The Pope’s message read in part; “Those living in poverty must also be involved and accompanied in a process of change and responsibility. “In addition, we must once more acknowledge new forms of poverty, as well as those described earlier. I think in particular of peoples caught up in situations of war, and especially children deprived of the serene present and a dignified future. We should never grow accustomed to such situations. Let us persevere in every effort to foster peace as a gift of the risen Lord and the fruit of a commitment to justice and dialogue. “Nor can we ignore those forms of speculation in various sectors, which have led to dramatic price increases that further impoverish many families. Earnings are quickly spent, forcing sacrifices that compromise the dignity of every person. If a family has to choose between food for nourishment and medical care, then we need to pay attention to the voices of those who uphold the right to both goods in the name of the dignity of the human person.” His Holiness also pointed to the way poverty is exacerbated by inhumane working conditions, inadequate pay, the “scourge” of job insecurity and by workplace accidents resulting in death. In his words, “Then too how can we fail to note the ethical confusion present in the world of labour? The inhumane treatment meted out to many male and female labourers; inadequate pay for work done; the scourge of job insecurity; the excessive number of accident-related deaths, often the result of a mentality that chooses quick profit over a secure workplace… We are reminded of the insistence of Saint John Paul II that “the primary basis of the value of work is man himself… However true it may be that man is destined for work and called to it, in the first place, work is ‘for man’ and not man ‘for work.” Young people, he recounted, are also afflicted by a cultural poverty that destroys their selfworth and leads to frustration and even suicide.
“This list, deeply troubling in itself, only partially accounts for the situations of poverty that are now part of our daily lives. I cannot fail to mention in particular an increasingly evident form of poverty that affects young people.

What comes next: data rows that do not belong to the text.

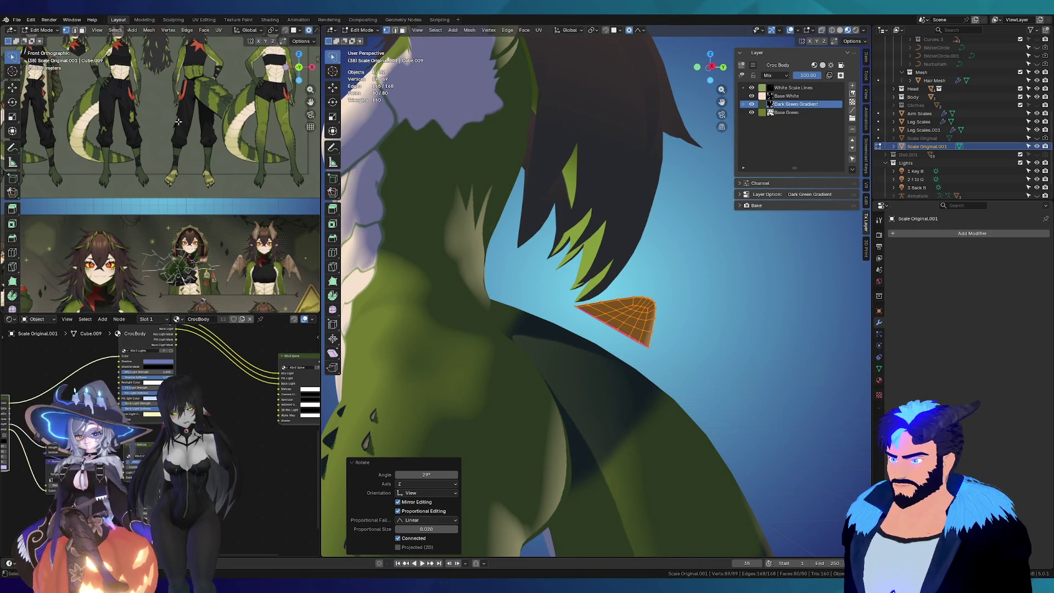
scroll(173, 121, down, 3)
scroll(143, 191, up, 4)
scroll(145, 234, down, 3)
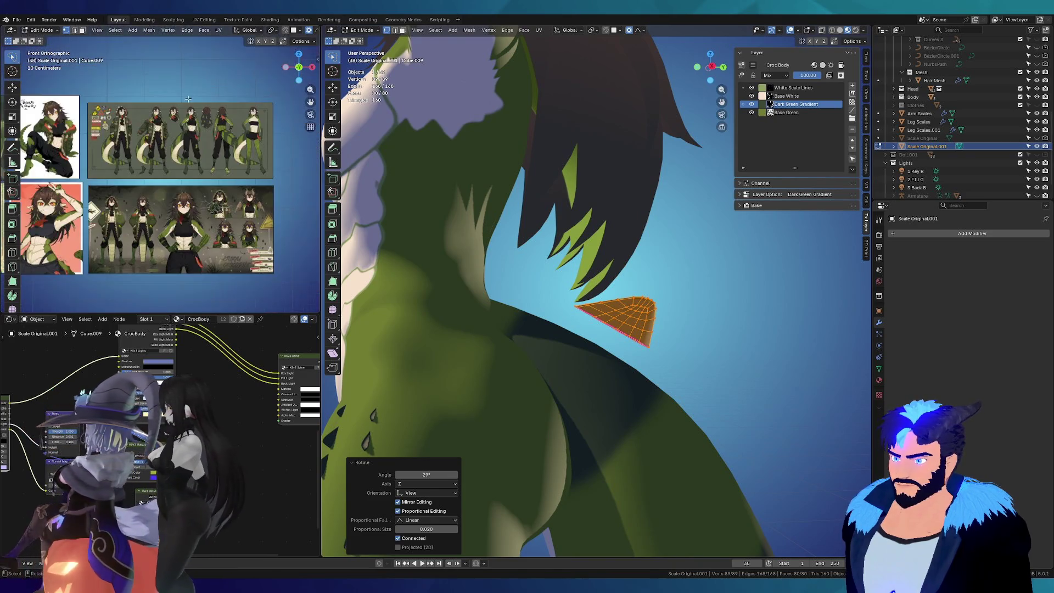
scroll(166, 206, up, 3)
scroll(190, 181, up, 2)
scroll(199, 174, down, 1)
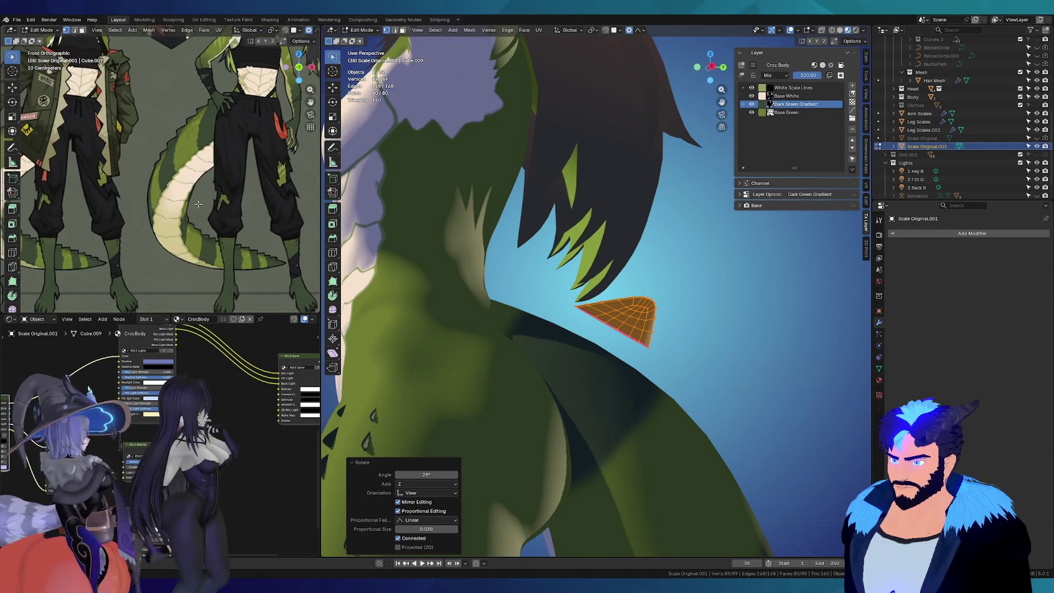
scroll(199, 174, down, 3)
scroll(199, 174, down, 2)
scroll(78, 208, down, 2)
scroll(78, 208, up, 3)
scroll(106, 164, up, 2)
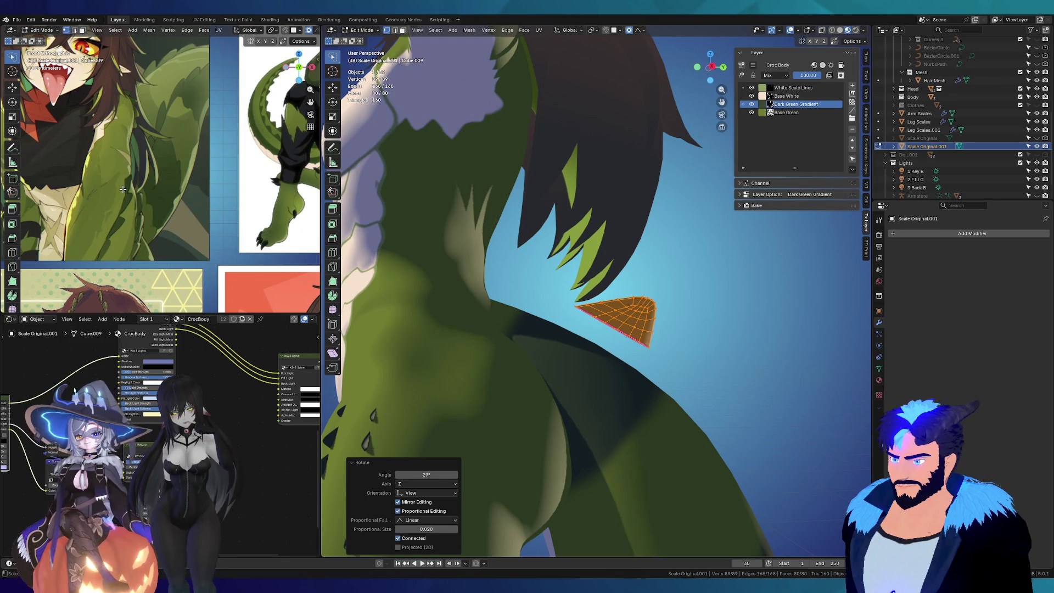
scroll(122, 189, down, 3)
scroll(149, 160, up, 3)
scroll(151, 156, down, 3)
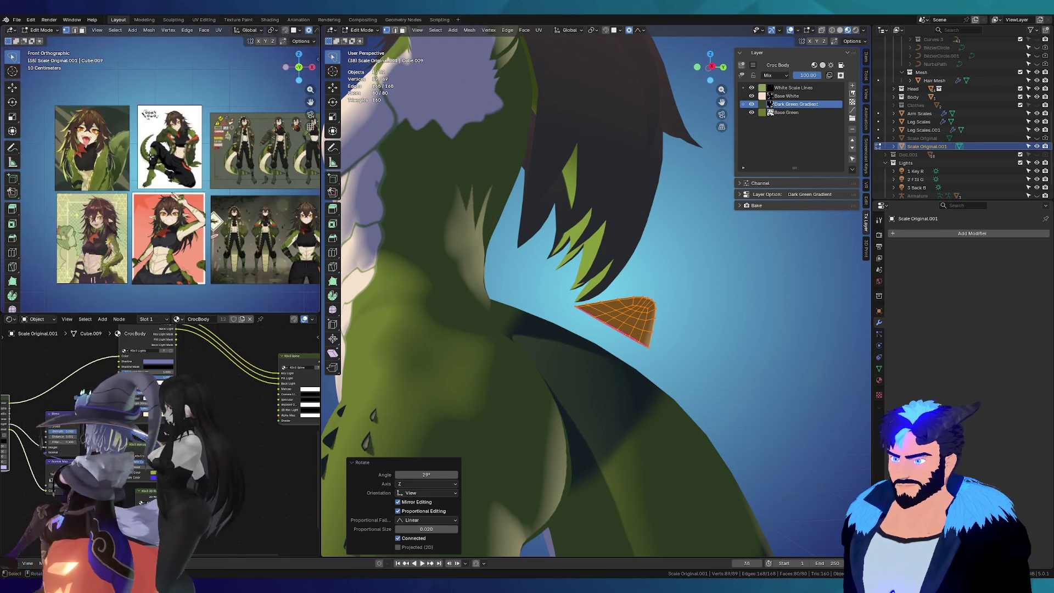
scroll(148, 156, up, 2)
scroll(104, 143, up, 1)
scroll(101, 143, down, 3)
scroll(105, 173, up, 3)
scroll(109, 206, down, 3)
scroll(112, 232, up, 3)
scroll(112, 231, down, 2)
scroll(226, 228, up, 1)
scroll(225, 214, up, 1)
scroll(221, 190, down, 1)
scroll(218, 168, up, 2)
scroll(218, 169, up, 1)
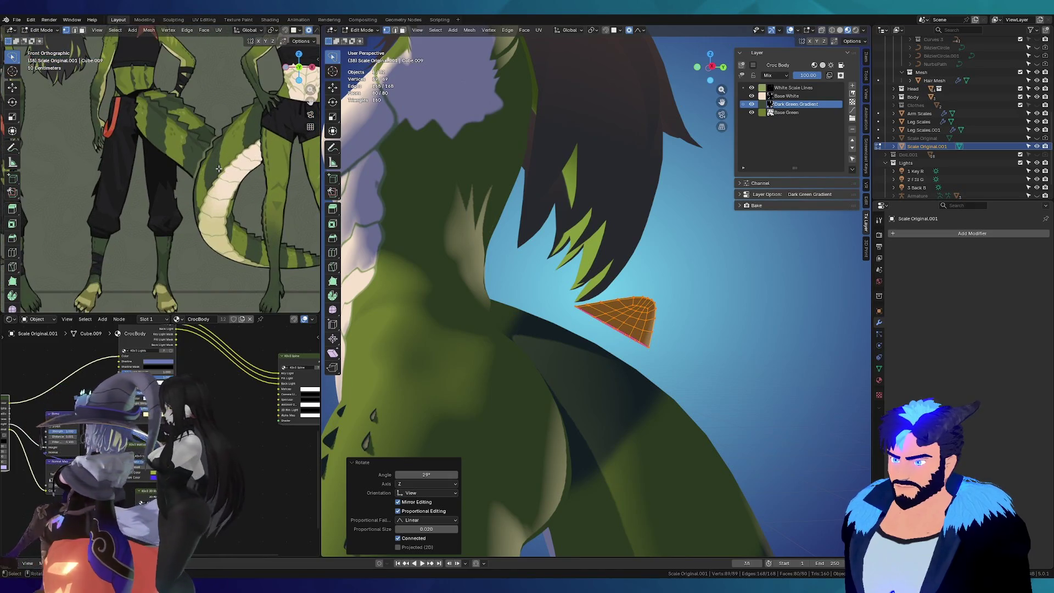
scroll(165, 122, up, 3)
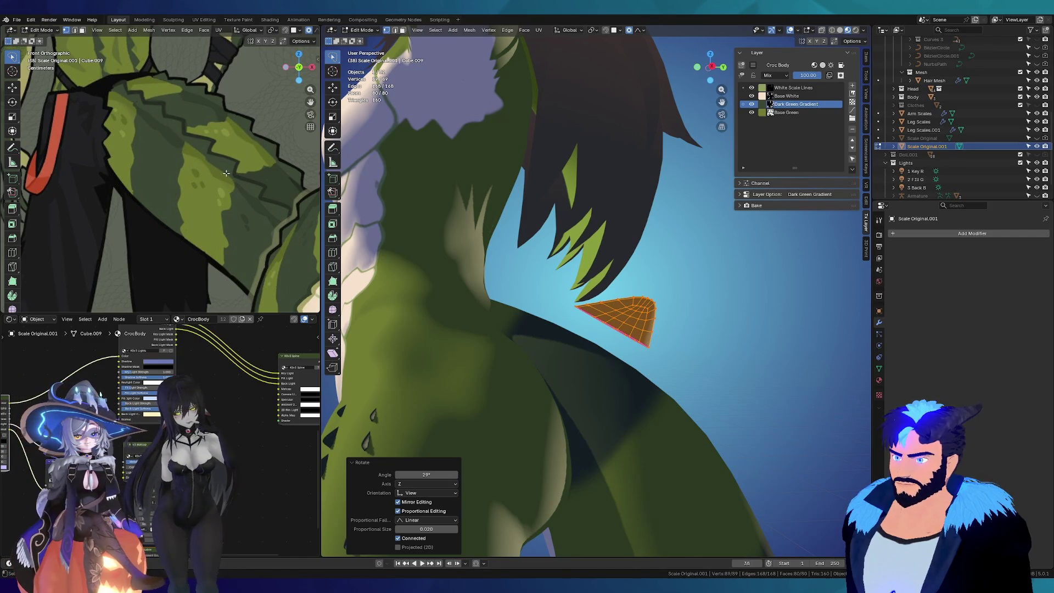
scroll(260, 195, down, 3)
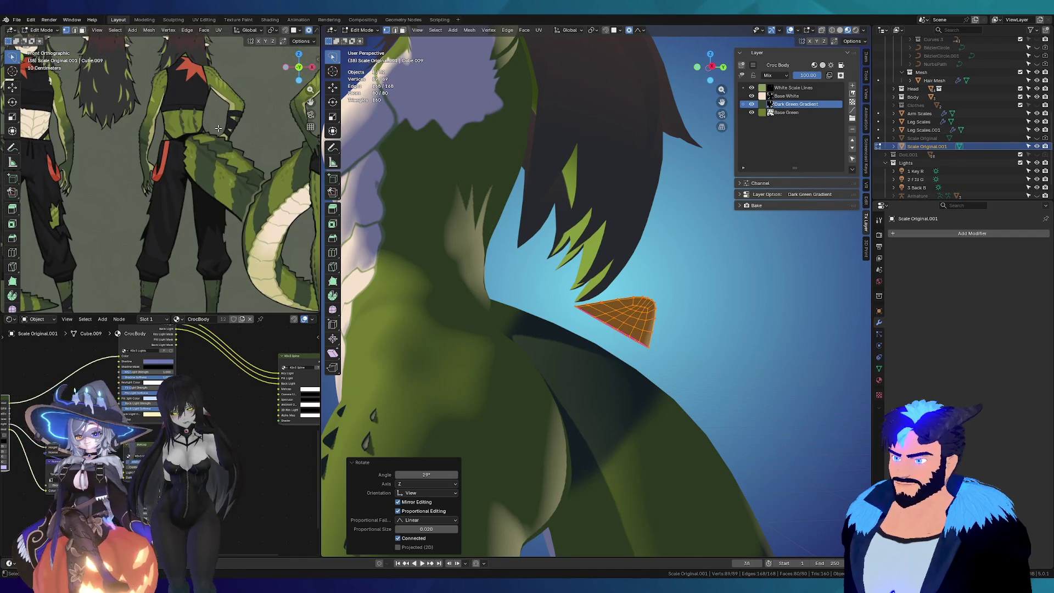
Step: Move the scale onto the body edge and re-angle it to follow the back
mouse_move(576, 377)
middle_down()
mouse_move(337, 299)
mouse_move(569, 254)
middle_up()
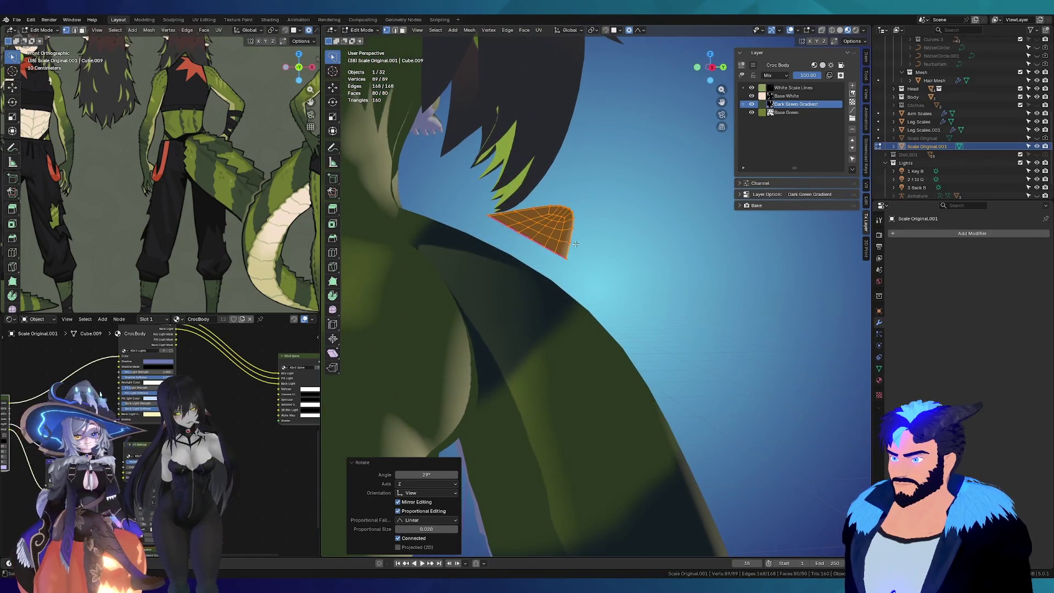
key(g)
click(591, 254)
key(r)
mouse_move(593, 254)
middle_down()
mouse_move(607, 263)
mouse_move(553, 172)
middle_up()
click(564, 253)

How much frustration and how many suicides are being caused by the illusions created by a culture that leads young people to think that they are “losers”, “good for nothing.” Let us help them react to these malign influences and find ways to help them grow into self-assured and generous men and women,” Pope Francis wrote. He urged people not to fall into “rhetorical excess” or merely consider statistics when speaking of the poor, but to remember that “The poor are persons; they have faces, stories, hearts and souls. They are our brothers and sisters, with good points and bad, like all of us, and it is important to enter into a personal relation with each of them.” “Caring for the poor is more than simply a matter of a hasty hand-out,” Pope Francis stated, it calls for reestablishing the just interpersonal relationships that poverty harms.” “In this way, “not turning our face away from anyone who is poor” leads us to enjoy the benefits of mercy and charity that give meaning and value to our entire Christian life.” Calling for a care for the poor marked by “Gospel realism,” the pope invited Christians to discern the genuine needs of the poor rather than their own personal hopes and aspirations. “What the poor need is certainly our humanity, our hearts open to love,” he emphasised. On a final note the Pontiff said, “Let us never forget that “we are called to find Christ in them, to lend our voice to their causes, but also to be their friends, to listen to them, to speak for them and to embrace the mysterious wisdom which God wishes to share with us through them.” Faith teaches us that every poor person is a son or daughter of God and that Christ is present in them.”